» **Page text**

[Start of Attachment]

Words for Thought: August 20227 min read
Welcome to another Words for Thought! Summer is upon us, which means it’s the perfect time to catch up on short fiction. (As are Fall, Winter, and Spring, but I digress.) This month’s column will focus on the idea of truth. How do we define it? Who gets to tell it? Can we even agree anymore that it exists or that it matters? These five stories grapple with truth in a variety of ways, sometimes directly and sometimes obliquely. Enjoy!
“The Bones Beneath” by Vanessa Fogg published by PodCastle deals with the suppression of truth by government forces. Fay lives in a world where there is an officially approved history, books are regularly banned, and neighbors are encouraged to report on each other. Her friend, Tess, used to tell stories about powerful magicians who could manipulate bones—the kind of story appearing in books that are now considered dangerous. Tess and her mother were killed in a purge, and Fay is left to cope with her grief and her guilt while trying to find a meaningful way to honor her friend.

[End of Attachment]

» **Problems to work on**
1. Summarize the short fiction column in two sentences.
2. Write the next part of the short fiction column, starting right after its last sentence.

» **Available data**

[Start of Attachment]

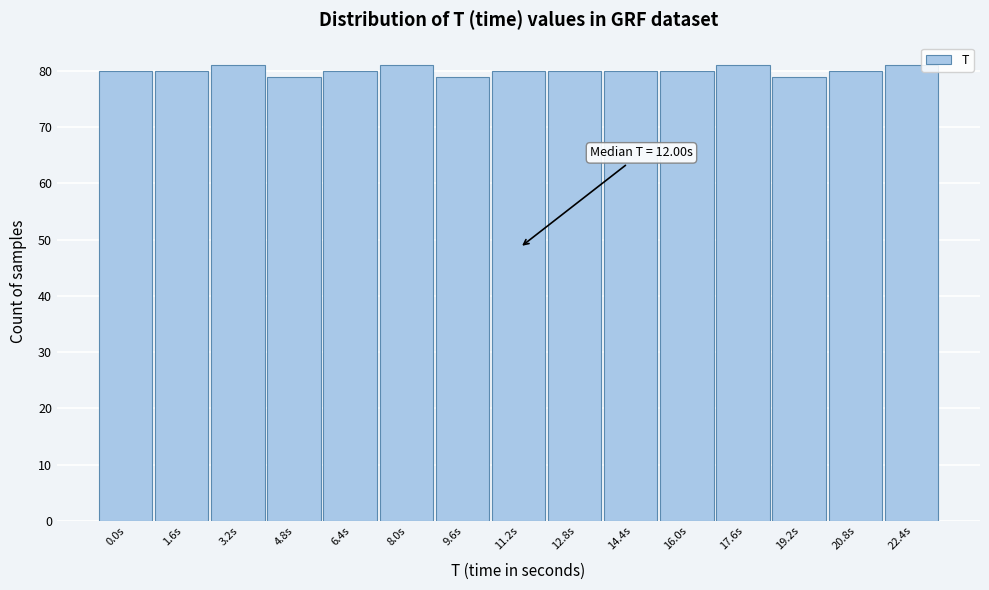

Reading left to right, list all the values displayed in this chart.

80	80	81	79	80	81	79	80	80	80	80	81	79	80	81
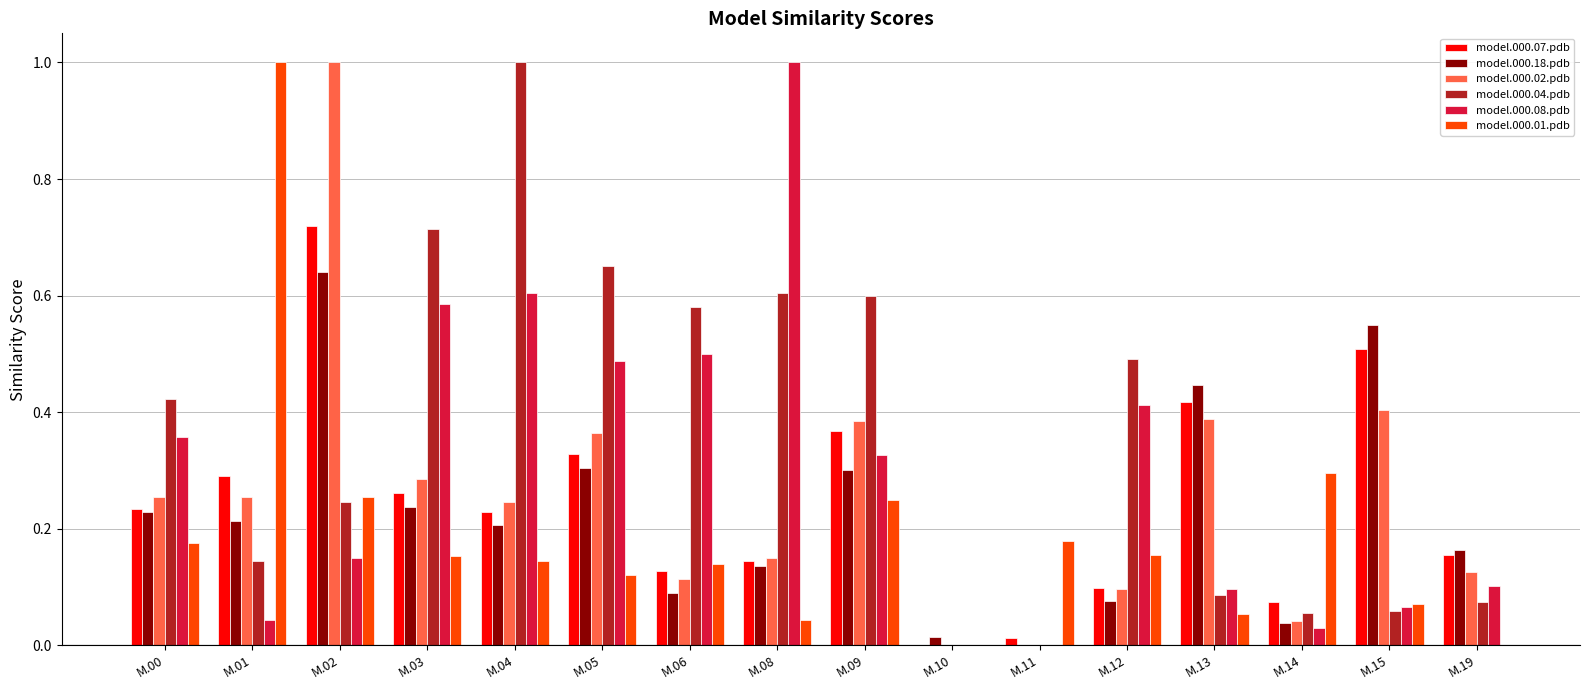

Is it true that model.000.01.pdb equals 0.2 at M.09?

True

[End of Attachment]

» **Results of the tasks**
1. The column introduces five short stories that take up the idea of truth in different ways, some directly and some obliquely. Its first pick, "The Bones Beneath" by Vanessa Fogg, published by PodCastle, follows Fay in a world of officially approved history, banned books, and neighbors reporting on each other as she grieves her friend Tess, who was killed with her mother in a purge, and tries to find a meaningful way to honor her.

2.
Four years ago, the bones began pushing up from the earth. Fay is now seventeen, and she feels the bones’ movements more strongly each year. It’s the end of winter, but not yet the beginning of spring. Snowmelt has turned the fields to mud, and the grass is dead and brown. The trees still bare, the air still chill. Mist in the morning, or her own breath white as frost.
The story is beautifully written, and Fogg does a wonderful job of portraying Fay and Tess’s friendship and suffusing the story with an atmosphere of suspicion, distrust, and fear. The characters have complicated relationships and are forced to make heartbreaking choices; on the night of the purge, Tess’s mother comes to Fay’s family for help, and her parents turn them away. The choice is heartbreaking, but also understandable as Fay’s parents are put in the impossible situation of wanting to help a neighbor, but not wanting to risk their own family. The idea of surfacing the truth is made very literal here, as bones push up from underground, providing hope that some truths are too big to stay buried, especially as long as there are people willing to push back against and ask questions.
“The Projectionists” by E.M. Linden published in The Deadlands pairs nicely with Fogg’s story. Hasan, like Fay, lives in a city where truth is suppressed and deaths are covered up to the degree that the dead cannot even be mourned, because to do so would admit said deaths happened in the first place.
Not everyone leaves footprints. There are the silent people. Hasan has seen them ever since he can remember, one or two in a week, perhaps, but there are more and more these days. They’re everywhere. Behind broken windows and waiting for buses on routes that are no longer serviced. Mostly they just seem bewildered. They make no tracks for Hasan to follow.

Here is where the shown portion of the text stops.